Benjamin s'inoltra nel rapporto con la lettura che lo avvolgeva come una nevicata, i libri che lo fascinavano come in un incantesimo, i luoghi popolati da figure immaginarie uscite dai libri. Meno felici sono le pagine dedicate al teatro proletario dei bambini, «fondamentale per l'educazione bolscevica», l'entusiasmo per il comunismo pedagogico con i suoi organi collettivi «infallibili». Segni di un'infatuazione per il comunismo e per i suoi «lupetti» devoti a Lenin e a Stalin (copia conforme dei figli della lupa fascisti devoti al Duce). Salvo poi consigliare ai licei di seguire con pari entusiasmo la lezione di Nietzsche.

Nella sua metafisica dell'infanzia, Benjamin riconosce al bambino uno statuto speciale: quello di abitare in una dimensione ulteriore, di far parlare le cose, di animare gli oggetti e i luoghi. I bambini manipolano e rielaborano fiabe e cose, vedono entità che non sono visibili all'occhio adulto, agiscono sul mondo tramite «quell'antica connessione di anima, occhio e mano». Forse perché è ancora fresca nei bambini l'impronta dell'altrove.

Al bambino filosofo dedicò un saggio tre anni fa Alison Gopnik (uscito nel 2010 da Bollati Boringhieri). Se la filosofia nasce dalla meraviglia, come c'insegnarono Platone e Aristotele, il bambino è naturaliter filosofo. Per Gopnik i bambini c'insegnano a dire la verità, ad amare e capire il senso della vita; sono assidui frequentatori di «paracosmi», mondi paralleli, magici e onirici ma vitali.

Chiave metafisica di quell'attitudine è Lo Stupore infantile a cui Elémire Zolla dedicò un saggio evocativo. Ma queste esperienze ci riconducono agli inizi del Novecento, al bistrattato Fanciullino di Giovanni Pascoli che abita dentro l'adulto, alla fantastica Storia di Pipino nato vecchio e morto bambino di Giulio Gianelli e al ruolo centrale dell'infanzia nella psicanalisi di Freud. Secondo Curzio Malaparte dentro di noi giace un bambino morto. Invece quel bambino è vivo e vivace, può distruggerci, ma ancor più può salvarci.

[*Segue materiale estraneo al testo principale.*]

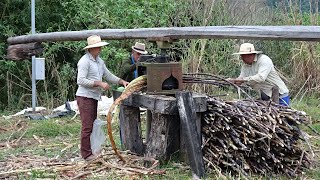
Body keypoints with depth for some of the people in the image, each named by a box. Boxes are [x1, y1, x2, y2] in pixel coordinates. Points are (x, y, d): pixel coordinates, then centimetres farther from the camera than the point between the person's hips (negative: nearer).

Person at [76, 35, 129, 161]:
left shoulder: (99, 61, 16)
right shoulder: (85, 61, -13)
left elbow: (108, 75, 22)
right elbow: (80, 80, -20)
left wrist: (122, 81, 8)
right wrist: (99, 83, -21)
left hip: (94, 97, 10)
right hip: (85, 97, -9)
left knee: (92, 125, 13)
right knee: (87, 127, -8)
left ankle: (91, 151, 20)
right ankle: (86, 154, -4)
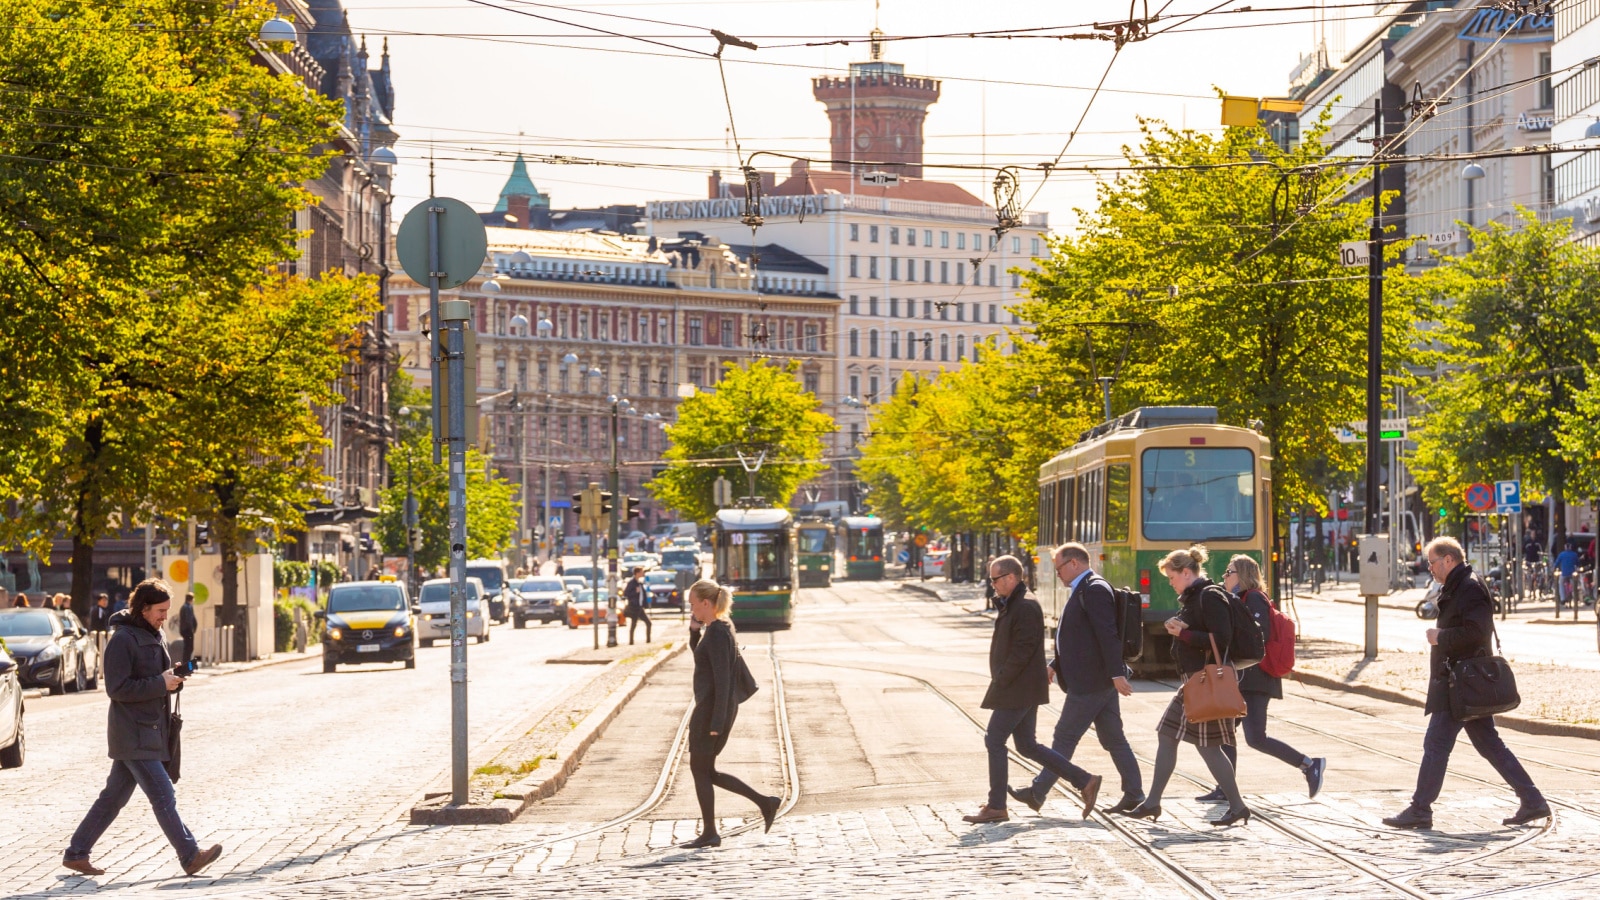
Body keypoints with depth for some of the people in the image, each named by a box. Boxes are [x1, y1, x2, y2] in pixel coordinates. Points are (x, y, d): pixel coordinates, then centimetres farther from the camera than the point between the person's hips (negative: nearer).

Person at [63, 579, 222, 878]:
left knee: (114, 797, 13)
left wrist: (173, 677, 5)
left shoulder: (155, 635, 14)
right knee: (163, 795, -9)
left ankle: (76, 853, 20)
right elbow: (117, 688, -18)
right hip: (133, 733, -9)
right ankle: (190, 856, -8)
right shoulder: (122, 639, -14)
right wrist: (161, 683, -20)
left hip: (151, 728, 9)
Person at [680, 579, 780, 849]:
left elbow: (722, 679, -22)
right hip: (713, 709, 10)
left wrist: (716, 722, -23)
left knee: (700, 769, 2)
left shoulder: (717, 633, -18)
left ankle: (709, 834, 10)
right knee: (706, 771, 14)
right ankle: (765, 803, 13)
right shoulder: (721, 628, 12)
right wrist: (694, 629, 11)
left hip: (712, 709, -10)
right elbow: (698, 654, 30)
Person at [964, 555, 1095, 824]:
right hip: (1021, 689, 11)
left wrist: (1000, 681, -20)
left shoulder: (1025, 607, -17)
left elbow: (1023, 650, -22)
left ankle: (996, 807, 1)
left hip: (1019, 689, -11)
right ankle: (1085, 782, 13)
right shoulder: (1012, 604, 17)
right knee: (1027, 745, 12)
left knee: (995, 741, -5)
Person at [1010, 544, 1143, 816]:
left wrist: (1117, 673, -27)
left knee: (1065, 737, -2)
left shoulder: (1094, 589, -15)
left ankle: (1039, 792, 4)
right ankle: (1134, 795, 10)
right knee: (1113, 739, 9)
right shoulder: (1084, 590, 18)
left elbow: (1108, 635, -22)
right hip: (1100, 681, 10)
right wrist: (1055, 666, 20)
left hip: (1090, 682, -10)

Ci dona una vita ulteriore; il miraggio e l'attesa di trascendere l'oggi, liberando l'intelligenza e aprendosi all'esperienza del mistero, del mito, del sacro. In quell'altrove si muove a suo agio il bambino interiore.

Lui può condurci, tenendoci per mano, in quel mondo ulteriore, dove il visibile s'intreccia all'invisibile, quel che è morto vive e quel che vive si trasforma; dove tutto è animato e niente è come appare.